E1332. Quantitative MRI of Uterine Fibroids for Prediction of Growth Rate
  1. Milica Medved; The University of Chicago
  2. Carla Harmath; The University of Chicago
  3. Kirti Kulkarni; The University of Chicago
  4. Kevin Hellman; Northshore University Health System; The University of Chicago
  5. Sandra Laveaux; The University of Chicago
Uterine fibroid (UF) growth rate and future morbidity cannot currently be predicted. This often leads to sub-optimal clinical management, with women being lost to followup and later presenting with severe disease that can require hospitalization, transfusions, and urgent surgical interventions. Multi-parametric quantitative MRI (mp-qMRI) in women with non-severe presentation may potentially provide a biomarker for predicted growth rate, facilitating better-informed disease management and better clinical outcomes. We analyzed the ability of putative quantitative MRI predictive factors to predict UF growth rate.

Materials and Methods:
Twelve women (median age 41 years; range: 27 - 51 years) with UFs were identified during a standard-of-care clinical examination with ultrasound and recruited to receive a baseline and follow-up MRI examination at least 1 year apart.

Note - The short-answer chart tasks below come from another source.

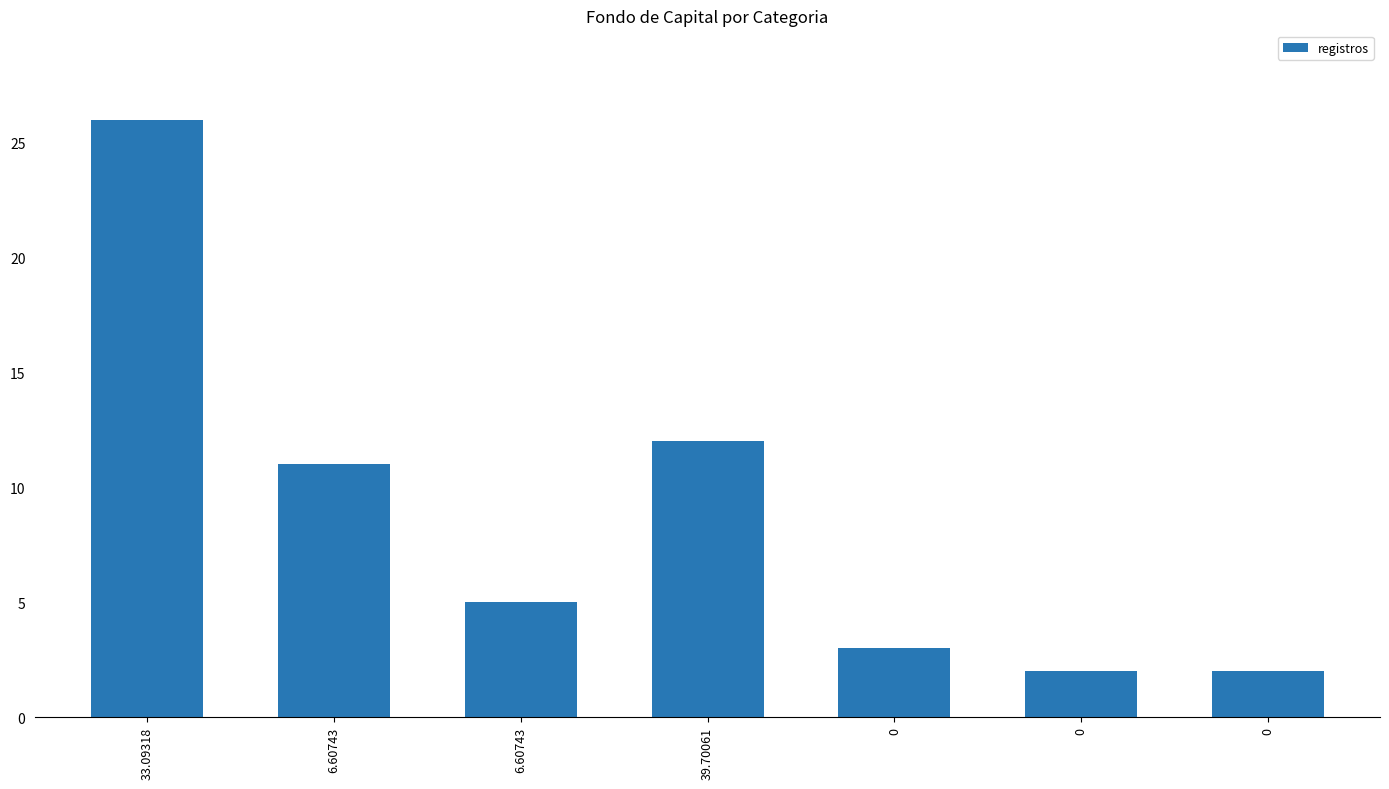

How many bars are there in total?

7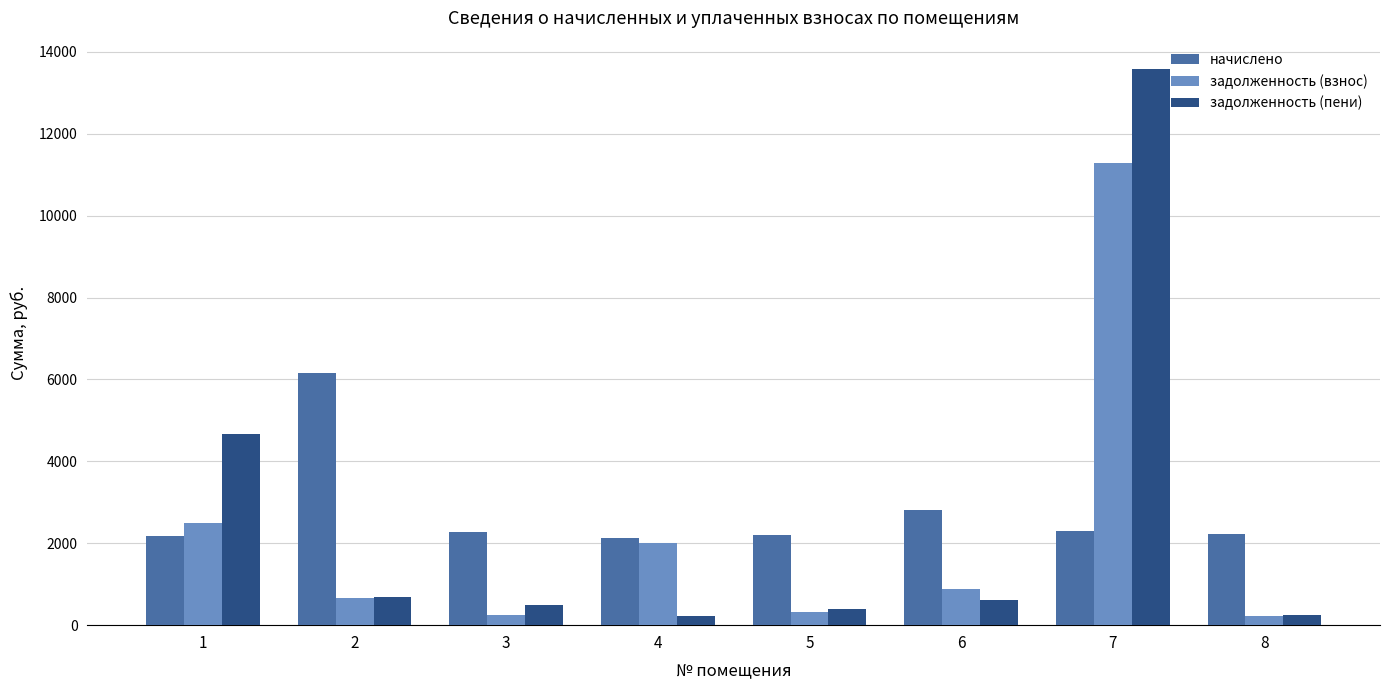

What are all the series names shown in the legend?

начислено, задолженность (взнос), задолженность (пени)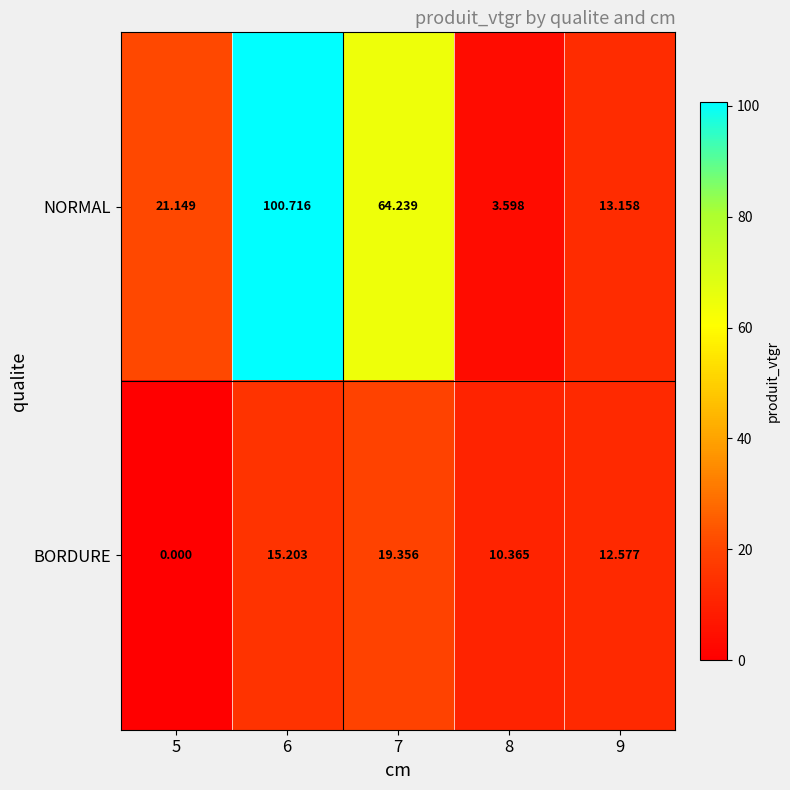

Which series has the largest total across all categories?

NORMAL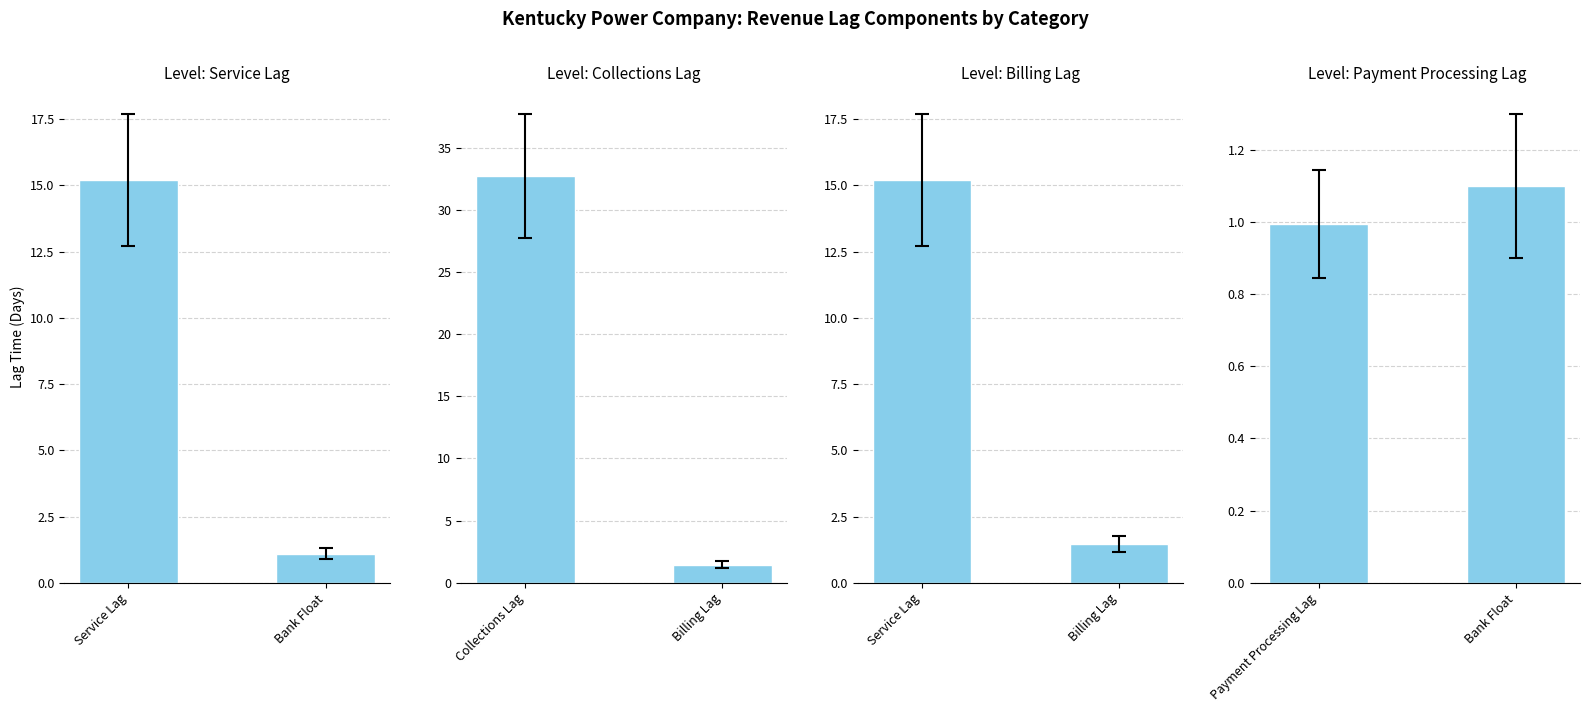

How many series are shown in this chart?

4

Standard clinical pelvic MRI (3T dStream Ingenia Philips) noncontrast sequences were performed, followed by the contrast-enhanced mp-qMRI examination that included T2, T2*, and ADC mapping. An experienced radiologist outlined up to 3 largest UFs on the T2-weighted sequence and they were then manually traced on the mp-qMRI sequences. The average T2, T2*, R2*, and ADC values over the UF ROIs were calculated. UF growth rate (UFGR) was calculated as the difference in UF volume divided by the number of days elapsed between the two examinations. The volumes were estimated as the area of the UF at the largest cross-section, raised to 3/2 power. Pearson’s coefficients of correlation between T2, T2*, ADC, and UF volume and UFGR, as well as between baseline and follow-up values of these quantitative measures, were calculated. Pearson’s coefficients of correlation between T2, T2*, and ADC and UF volume were also calculated. A significance level of alpha = 0.05 was used.

Twenty-five fibroids were outlined and analyzed (median 2.5 per woman; range 1 - 3). The correlation coefficient of baseline and follow-up values of T2, T2*, and ADC were 0.86, 0.69, and 0.58, respectively (p < 0.05 for all). T2, T2*, and ADC were not correlated to UF volume. Statistically significant correlation was observed between UF volume and UFGR (r = 0.54 p < 0.05) and T2 and UFGR (r = 0.45, p = 0.05). ADC and T2* did not correlate significantly with UFGR. Multiple regression to UFGR using T2 and UF volume achieved r = 0.69 (p < 0.05).

The mp-qMRI parameter values, especially T2, showed significant stability over time despite UF growth, and did not correlate with UF volume. T2* and ADC showed lower stability and correlation to UFGR, likely due to sensitivity to susceptibility gradients in areas adjacent to bowels. T2 values and UF size could serve as imaging biomarkers for prediction of UFGR, potentially allowing for more targeted follow-up and personalized management of fibroid disease. This could improve outcomes for affected women.